(Beginning of THE DATA)

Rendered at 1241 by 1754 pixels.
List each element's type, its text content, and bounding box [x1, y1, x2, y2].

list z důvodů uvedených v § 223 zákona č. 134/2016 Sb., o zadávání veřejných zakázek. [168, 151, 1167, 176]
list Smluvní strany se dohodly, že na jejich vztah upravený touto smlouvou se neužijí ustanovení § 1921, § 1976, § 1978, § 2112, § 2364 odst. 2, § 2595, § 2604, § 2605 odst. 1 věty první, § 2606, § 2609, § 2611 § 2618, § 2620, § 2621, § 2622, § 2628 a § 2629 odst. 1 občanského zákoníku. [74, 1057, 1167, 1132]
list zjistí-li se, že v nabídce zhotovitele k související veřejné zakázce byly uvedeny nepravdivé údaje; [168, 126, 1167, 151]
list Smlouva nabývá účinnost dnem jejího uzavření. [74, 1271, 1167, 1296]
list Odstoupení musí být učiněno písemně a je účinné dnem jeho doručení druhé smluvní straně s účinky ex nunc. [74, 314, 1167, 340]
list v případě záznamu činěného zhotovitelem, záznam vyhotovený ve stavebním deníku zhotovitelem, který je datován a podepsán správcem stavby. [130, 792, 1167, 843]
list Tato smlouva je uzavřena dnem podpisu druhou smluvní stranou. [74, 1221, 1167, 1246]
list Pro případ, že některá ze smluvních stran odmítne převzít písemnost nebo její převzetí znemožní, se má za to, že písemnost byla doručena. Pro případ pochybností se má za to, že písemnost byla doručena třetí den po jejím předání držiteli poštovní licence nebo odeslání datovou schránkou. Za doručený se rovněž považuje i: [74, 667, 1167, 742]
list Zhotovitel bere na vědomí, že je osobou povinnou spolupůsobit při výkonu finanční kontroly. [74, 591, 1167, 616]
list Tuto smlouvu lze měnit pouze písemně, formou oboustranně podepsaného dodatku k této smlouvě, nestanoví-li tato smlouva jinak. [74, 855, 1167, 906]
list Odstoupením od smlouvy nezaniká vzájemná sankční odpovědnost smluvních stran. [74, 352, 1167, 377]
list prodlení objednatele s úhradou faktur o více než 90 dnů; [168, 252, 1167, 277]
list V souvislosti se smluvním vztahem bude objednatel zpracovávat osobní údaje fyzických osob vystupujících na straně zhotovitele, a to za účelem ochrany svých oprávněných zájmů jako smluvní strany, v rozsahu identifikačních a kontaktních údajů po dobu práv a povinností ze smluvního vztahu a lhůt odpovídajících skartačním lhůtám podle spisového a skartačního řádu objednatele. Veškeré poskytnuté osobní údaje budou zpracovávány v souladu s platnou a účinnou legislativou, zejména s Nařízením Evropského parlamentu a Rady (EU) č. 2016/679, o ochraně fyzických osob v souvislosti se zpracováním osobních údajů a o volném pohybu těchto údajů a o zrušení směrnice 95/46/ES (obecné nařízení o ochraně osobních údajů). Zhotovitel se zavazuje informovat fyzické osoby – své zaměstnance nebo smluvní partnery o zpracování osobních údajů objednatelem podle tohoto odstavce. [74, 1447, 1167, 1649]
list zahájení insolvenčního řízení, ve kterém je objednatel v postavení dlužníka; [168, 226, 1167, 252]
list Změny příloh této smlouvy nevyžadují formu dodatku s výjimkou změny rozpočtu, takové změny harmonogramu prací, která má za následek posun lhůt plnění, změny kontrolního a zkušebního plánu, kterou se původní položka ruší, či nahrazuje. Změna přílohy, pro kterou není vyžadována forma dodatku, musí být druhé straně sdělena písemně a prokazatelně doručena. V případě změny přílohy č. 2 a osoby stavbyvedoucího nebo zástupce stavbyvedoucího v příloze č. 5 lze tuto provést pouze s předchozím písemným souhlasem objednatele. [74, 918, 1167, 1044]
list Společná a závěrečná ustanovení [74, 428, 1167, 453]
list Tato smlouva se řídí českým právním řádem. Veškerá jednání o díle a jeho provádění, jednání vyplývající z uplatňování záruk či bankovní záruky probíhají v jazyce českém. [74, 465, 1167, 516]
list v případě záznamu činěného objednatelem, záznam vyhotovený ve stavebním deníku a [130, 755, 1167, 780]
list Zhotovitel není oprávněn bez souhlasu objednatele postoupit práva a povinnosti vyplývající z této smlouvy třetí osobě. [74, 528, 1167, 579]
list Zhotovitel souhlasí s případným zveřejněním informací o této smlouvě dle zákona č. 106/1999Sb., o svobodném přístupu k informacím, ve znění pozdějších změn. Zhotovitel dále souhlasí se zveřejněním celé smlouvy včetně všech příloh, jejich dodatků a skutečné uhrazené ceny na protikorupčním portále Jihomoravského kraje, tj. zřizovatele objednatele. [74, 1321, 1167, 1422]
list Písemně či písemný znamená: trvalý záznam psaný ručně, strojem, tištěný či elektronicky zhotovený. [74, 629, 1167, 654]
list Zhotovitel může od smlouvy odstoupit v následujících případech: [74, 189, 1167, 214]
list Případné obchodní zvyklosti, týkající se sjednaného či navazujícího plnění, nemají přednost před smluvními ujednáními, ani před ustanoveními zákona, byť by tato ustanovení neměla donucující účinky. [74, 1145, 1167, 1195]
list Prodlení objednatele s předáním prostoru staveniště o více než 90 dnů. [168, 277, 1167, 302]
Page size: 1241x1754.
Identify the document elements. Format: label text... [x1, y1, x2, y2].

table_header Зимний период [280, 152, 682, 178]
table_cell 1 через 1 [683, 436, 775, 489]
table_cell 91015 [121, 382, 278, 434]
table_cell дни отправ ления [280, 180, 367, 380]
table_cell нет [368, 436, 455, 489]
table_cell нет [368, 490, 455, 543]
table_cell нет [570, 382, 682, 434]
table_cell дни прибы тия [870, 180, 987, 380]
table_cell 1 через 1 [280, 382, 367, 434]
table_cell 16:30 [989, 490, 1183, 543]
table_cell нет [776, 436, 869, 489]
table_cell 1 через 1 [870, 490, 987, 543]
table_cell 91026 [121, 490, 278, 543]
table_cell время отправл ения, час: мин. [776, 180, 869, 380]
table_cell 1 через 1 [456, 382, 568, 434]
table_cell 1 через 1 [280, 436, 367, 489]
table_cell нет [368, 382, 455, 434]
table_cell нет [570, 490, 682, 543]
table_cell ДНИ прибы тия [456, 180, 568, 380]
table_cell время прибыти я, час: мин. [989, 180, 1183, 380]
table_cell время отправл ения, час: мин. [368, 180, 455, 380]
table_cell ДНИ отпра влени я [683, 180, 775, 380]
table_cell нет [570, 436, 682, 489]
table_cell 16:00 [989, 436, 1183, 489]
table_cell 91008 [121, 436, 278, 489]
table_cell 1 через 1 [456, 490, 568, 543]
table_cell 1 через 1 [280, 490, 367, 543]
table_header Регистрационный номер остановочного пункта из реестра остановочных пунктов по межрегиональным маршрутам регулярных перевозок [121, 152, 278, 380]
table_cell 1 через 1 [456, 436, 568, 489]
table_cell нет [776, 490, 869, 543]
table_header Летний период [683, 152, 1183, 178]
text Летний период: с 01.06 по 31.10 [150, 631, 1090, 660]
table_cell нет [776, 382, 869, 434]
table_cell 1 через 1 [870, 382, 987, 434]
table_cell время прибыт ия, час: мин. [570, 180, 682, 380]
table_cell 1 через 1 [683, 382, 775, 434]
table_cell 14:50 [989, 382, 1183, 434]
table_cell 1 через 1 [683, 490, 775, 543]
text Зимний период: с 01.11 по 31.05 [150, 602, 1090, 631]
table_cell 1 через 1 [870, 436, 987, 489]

(End of THE DATA)

Please restate the data word for word, every record included.

Rendered at 1241 by 1754 pixels.
List each element's type, its text content, and bounding box [x1, y1, x2, y2].

list z důvodů uvedených v § 223 zákona č. 134/2016 Sb., o zadávání veřejných zakázek. [168, 151, 1167, 176]
list Smluvní strany se dohodly, že na jejich vztah upravený touto smlouvou se neužijí ustanovení § 1921, § 1976, § 1978, § 2112, § 2364 odst. 2, § 2595, § 2604, § 2605 odst. 1 věty první, § 2606, § 2609, § 2611 § 2618, § 2620, § 2621, § 2622, § 2628 a § 2629 odst. 1 občanského zákoníku. [74, 1057, 1167, 1132]
list zjistí-li se, že v nabídce zhotovitele k související veřejné zakázce byly uvedeny nepravdivé údaje; [168, 126, 1167, 151]
list Smlouva nabývá účinnost dnem jejího uzavření. [74, 1271, 1167, 1296]
list Odstoupení musí být učiněno písemně a je účinné dnem jeho doručení druhé smluvní straně s účinky ex nunc. [74, 314, 1167, 340]
list v případě záznamu činěného zhotovitelem, záznam vyhotovený ve stavebním deníku zhotovitelem, který je datován a podepsán správcem stavby. [130, 792, 1167, 843]
list Tato smlouva je uzavřena dnem podpisu druhou smluvní stranou. [74, 1221, 1167, 1246]
list Pro případ, že některá ze smluvních stran odmítne převzít písemnost nebo její převzetí znemožní, se má za to, že písemnost byla doručena. Pro případ pochybností se má za to, že písemnost byla doručena třetí den po jejím předání držiteli poštovní licence nebo odeslání datovou schránkou. Za doručený se rovněž považuje i: [74, 667, 1167, 742]
list Zhotovitel bere na vědomí, že je osobou povinnou spolupůsobit při výkonu finanční kontroly. [74, 591, 1167, 616]
list Tuto smlouvu lze měnit pouze písemně, formou oboustranně podepsaného dodatku k této smlouvě, nestanoví-li tato smlouva jinak. [74, 855, 1167, 906]
list Odstoupením od smlouvy nezaniká vzájemná sankční odpovědnost smluvních stran. [74, 352, 1167, 377]
list prodlení objednatele s úhradou faktur o více než 90 dnů; [168, 252, 1167, 277]
list V souvislosti se smluvním vztahem bude objednatel zpracovávat osobní údaje fyzických osob vystupujících na straně zhotovitele, a to za účelem ochrany svých oprávněných zájmů jako smluvní strany, v rozsahu identifikačních a kontaktních údajů po dobu práv a povinností ze smluvního vztahu a lhůt odpovídajících skartačním lhůtám podle spisového a skartačního řádu objednatele. Veškeré poskytnuté osobní údaje budou zpracovávány v souladu s platnou a účinnou legislativou, zejména s Nařízením Evropského parlamentu a Rady (EU) č. 2016/679, o ochraně fyzických osob v souvislosti se zpracováním osobních údajů a o volném pohybu těchto údajů a o zrušení směrnice 95/46/ES (obecné nařízení o ochraně osobních údajů). Zhotovitel se zavazuje informovat fyzické osoby – své zaměstnance nebo smluvní partnery o zpracování osobních údajů objednatelem podle tohoto odstavce. [74, 1447, 1167, 1649]
list zahájení insolvenčního řízení, ve kterém je objednatel v postavení dlužníka; [168, 226, 1167, 252]
list Změny příloh této smlouvy nevyžadují formu dodatku s výjimkou změny rozpočtu, takové změny harmonogramu prací, která má za následek posun lhůt plnění, změny kontrolního a zkušebního plánu, kterou se původní položka ruší, či nahrazuje. Změna přílohy, pro kterou není vyžadována forma dodatku, musí být druhé straně sdělena písemně a prokazatelně doručena. V případě změny přílohy č. 2 a osoby stavbyvedoucího nebo zástupce stavbyvedoucího v příloze č. 5 lze tuto provést pouze s předchozím písemným souhlasem objednatele. [74, 918, 1167, 1044]
list Společná a závěrečná ustanovení [74, 428, 1167, 453]
list Tato smlouva se řídí českým právním řádem. Veškerá jednání o díle a jeho provádění, jednání vyplývající z uplatňování záruk či bankovní záruky probíhají v jazyce českém. [74, 465, 1167, 516]
list v případě záznamu činěného objednatelem, záznam vyhotovený ve stavebním deníku a [130, 755, 1167, 780]
list Zhotovitel není oprávněn bez souhlasu objednatele postoupit práva a povinnosti vyplývající z této smlouvy třetí osobě. [74, 528, 1167, 579]
list Zhotovitel souhlasí s případným zveřejněním informací o této smlouvě dle zákona č. 106/1999Sb., o svobodném přístupu k informacím, ve znění pozdějších změn. Zhotovitel dále souhlasí se zveřejněním celé smlouvy včetně všech příloh, jejich dodatků a skutečné uhrazené ceny na protikorupčním portále Jihomoravského kraje, tj. zřizovatele objednatele. [74, 1321, 1167, 1422]
list Písemně či písemný znamená: trvalý záznam psaný ručně, strojem, tištěný či elektronicky zhotovený. [74, 629, 1167, 654]
list Zhotovitel může od smlouvy odstoupit v následujících případech: [74, 189, 1167, 214]
list Případné obchodní zvyklosti, týkající se sjednaného či navazujícího plnění, nemají přednost před smluvními ujednáními, ani před ustanoveními zákona, byť by tato ustanovení neměla donucující účinky. [74, 1145, 1167, 1195]
list Prodlení objednatele s předáním prostoru staveniště o více než 90 dnů. [168, 277, 1167, 302]
Page size: 1241x1754.
Identify the document elements. Format: label text... [x1, y1, x2, y2].

table_header Зимний период [280, 152, 682, 178]
table_cell 1 через 1 [683, 436, 775, 489]
table_cell 91015 [121, 382, 278, 434]
table_cell дни отправ ления [280, 180, 367, 380]
table_cell нет [368, 436, 455, 489]
table_cell нет [368, 490, 455, 543]
table_cell нет [570, 382, 682, 434]
table_cell дни прибы тия [870, 180, 987, 380]
table_cell 1 через 1 [280, 382, 367, 434]
table_cell 16:30 [989, 490, 1183, 543]
table_cell нет [776, 436, 869, 489]
table_cell 1 через 1 [870, 490, 987, 543]
table_cell 91026 [121, 490, 278, 543]
table_cell время отправл ения, час: мин. [776, 180, 869, 380]
table_cell 1 через 1 [456, 382, 568, 434]
table_cell 1 через 1 [280, 436, 367, 489]
table_cell нет [368, 382, 455, 434]
table_cell нет [570, 490, 682, 543]
table_cell ДНИ прибы тия [456, 180, 568, 380]
table_cell время прибыти я, час: мин. [989, 180, 1183, 380]
table_cell время отправл ения, час: мин. [368, 180, 455, 380]
table_cell ДНИ отпра влени я [683, 180, 775, 380]
table_cell нет [570, 436, 682, 489]
table_cell 16:00 [989, 436, 1183, 489]
table_cell 91008 [121, 436, 278, 489]
table_cell 1 через 1 [456, 490, 568, 543]
table_cell 1 через 1 [280, 490, 367, 543]
table_header Регистрационный номер остановочного пункта из реестра остановочных пунктов по межрегиональным маршрутам регулярных перевозок [121, 152, 278, 380]
table_cell 1 через 1 [456, 436, 568, 489]
table_cell нет [776, 490, 869, 543]
table_header Летний период [683, 152, 1183, 178]
text Летний период: с 01.06 по 31.10 [150, 631, 1090, 660]
table_cell нет [776, 382, 869, 434]
table_cell 1 через 1 [870, 382, 987, 434]
table_cell время прибыт ия, час: мин. [570, 180, 682, 380]
table_cell 1 через 1 [683, 382, 775, 434]
table_cell 14:50 [989, 382, 1183, 434]
table_cell 1 через 1 [683, 490, 775, 543]
text Зимний период: с 01.11 по 31.05 [150, 602, 1090, 631]
table_cell 1 через 1 [870, 436, 987, 489]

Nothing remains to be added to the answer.